Biographical details
- Born: July 31, 1938 Eugene, Oregon, U.S.
- Died: March 27, 2022 (aged 83) Florence, Oregon, U.S

Playing career

Baseball
- 1961: Jamestown Tigers
- Position: Second baseman

Coaching career (HC unless noted)

Baseball
- 1963–1964: Lowell HS (OR)
- 1965–1968: Pleasant Hill HS (OR)
- 1969–1971: Oregon (JV/freshmen)
- 1972–2002: San Diego State

Basketball
- 1968–1971: Oregon (freshmen)

Head coaching record
- Overall: 1,230–751–18 (college baseball)

= Jim Dietz (baseball) =

American baseball player and coach (1938–2022)

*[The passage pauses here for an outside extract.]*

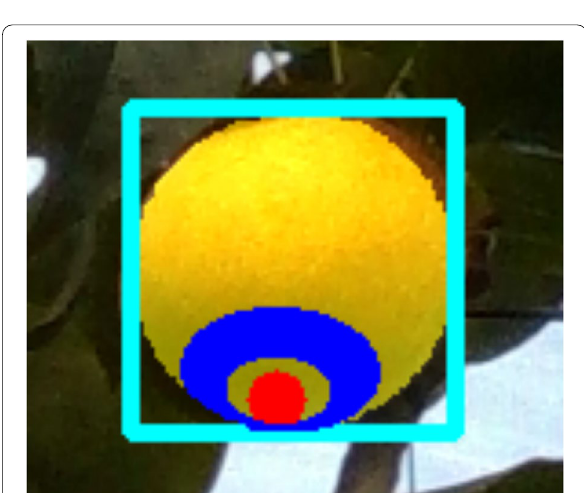
Fig. 9 Detected area for determining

James Clyde Dietz (July 31, 1938 – March 27, 2022) was an American college baseball coach and player. He served as the head baseball coach at San Diego State University from 1972 to 2002, compiling a record of 1,230–751–18. After coaching the freshman basketball team and the junior varsity baseball team at the University of Oregon, Dietz was appointed as the head basketball coach at Lewis–Clark Normal School—now Lewis–Clark State College—in May 1971, but turned down that offer a week later to take the head baseball coaching position at San Diego State.

Under Dietz, the Aztecs went to the NCAA Tournament eight times (1979, 1981, 1982, 1983, 1984, 1986, 1990, 1991) while winning the Western Athletic Conference five times (three regular season, two tournaments) and the Mountain West twice (one regular season, one conference).

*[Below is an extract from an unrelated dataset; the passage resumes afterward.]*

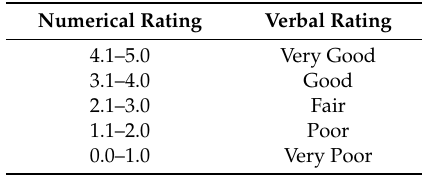
Table 1. Minnesota RQI categories and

In the fall of 2001, Dietz announced his retirement from coaching at SDSU, and was replaced by Aztec alum and baseball Hall Of Famer Tony Gwynn following the 2002 season. On April 15, 2011, the Aztecs retired Dietz's jersey number 4.

Dietz died on March 27, 2022, in Florence, Oregon, from complications from Alzheimer's disease and dementia.